Seventy-five years ago, on this date, March 5, 1946, Winston Churchill outlined his vision of the essentials for a lasting global peace and mutual security after the horrors of World War II. In his own words, this required the full strength of “The Sinews of Peace,” the forthright commitment of democracies to “stand together in strict adherence to the principles of the United Nations Charter,” so that “their influence for furthering those principles will be immense and no one is likely to molest them.” He underscored the special accountability that accompanied the United States’ position at the pinnacle of world power in this system. In 1991, there was every reason to believe Churchill’s words had been prophetic. The collective strength of democracy had overcome a totalitarian communist system. But against the advice of Mikhail Gorbachev, who spoke from the same stage as Churchill in 1992, the world missed yet another opportunity to unite in democracy.

Today, the consequences of this missed opportunity haunt international relations. Rather than ushering in an age of global democracy, the years since the collapse of the Soviet Union have bore witness to the resurgence of anti-democratic regimes. The Russian Federation, a democracy in name only, has annexed territory, interfered in foreign elections, carried out cyberwarfare and hybrid warfare attacks, supported coup attempts, and bolstered authoritarianism across the globe. The People’s Republic of China, an authoritarian regime masquerading as a socialist utopia, has spread the tendrils of its soft power to countless democracies, both backsliding and developed, with promises of economic investment, cheap infrastructure, and technological innovation. The convergence of these Great Powers, alongside the surge of undemocratic regimes within their sphere of influence, has once more bifurcated the world between democracy and authoritarianism. Along the authoritarian axis, undemocratic regimes do not express “faith in each other’s purpose, hope in each other’s future, and charity towards each other’s shortcomings.” Instead, they actively undermine the construction of the “Temple of Peace” with workmen who are more interested in laying the foundation of their own dominion.
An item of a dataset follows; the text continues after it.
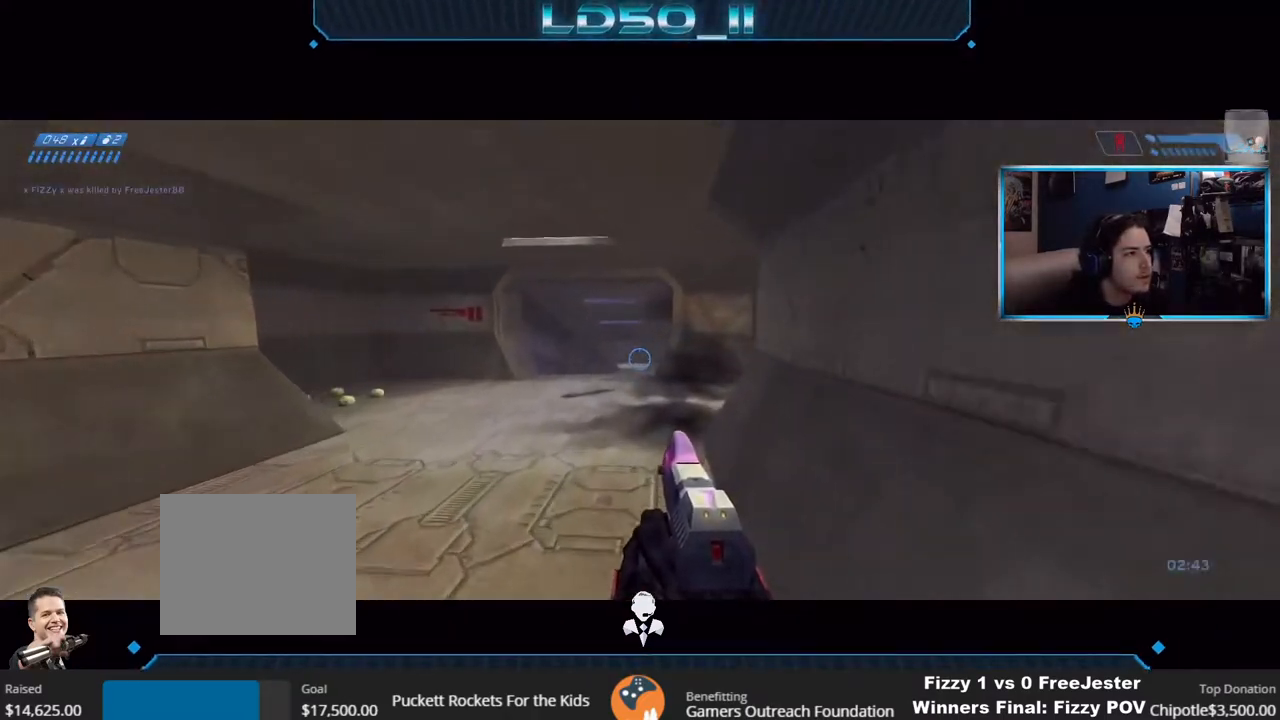
{"buttons": [], "left_stick": "center", "right_stick": "up-left", "events": [[50, "left_stick", "right"], [117, "right_stick", "up-left"], [133, "left_stick", "center"], [350, "left_stick", "right"], [467, "left_stick", "center"]]}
In this environment, the United States has both rejected and ignored the weight of its responsibility in recent memory, falling “below the level of achievement” that Churchill prescribed. We are now faced with “the long reproaches of the after-time.” In recent years, we have ceased “to proclaim in fearless tones the great principles of freedom” and rights of humankind. The retreat of democracy, however, is neither inevitable nor irreversible. We can once more “preach what we practice” and “practice what we preach.” It begins with the renewed fraternal association of democracies and the United States reassuming its mantle as the first among democratic equals.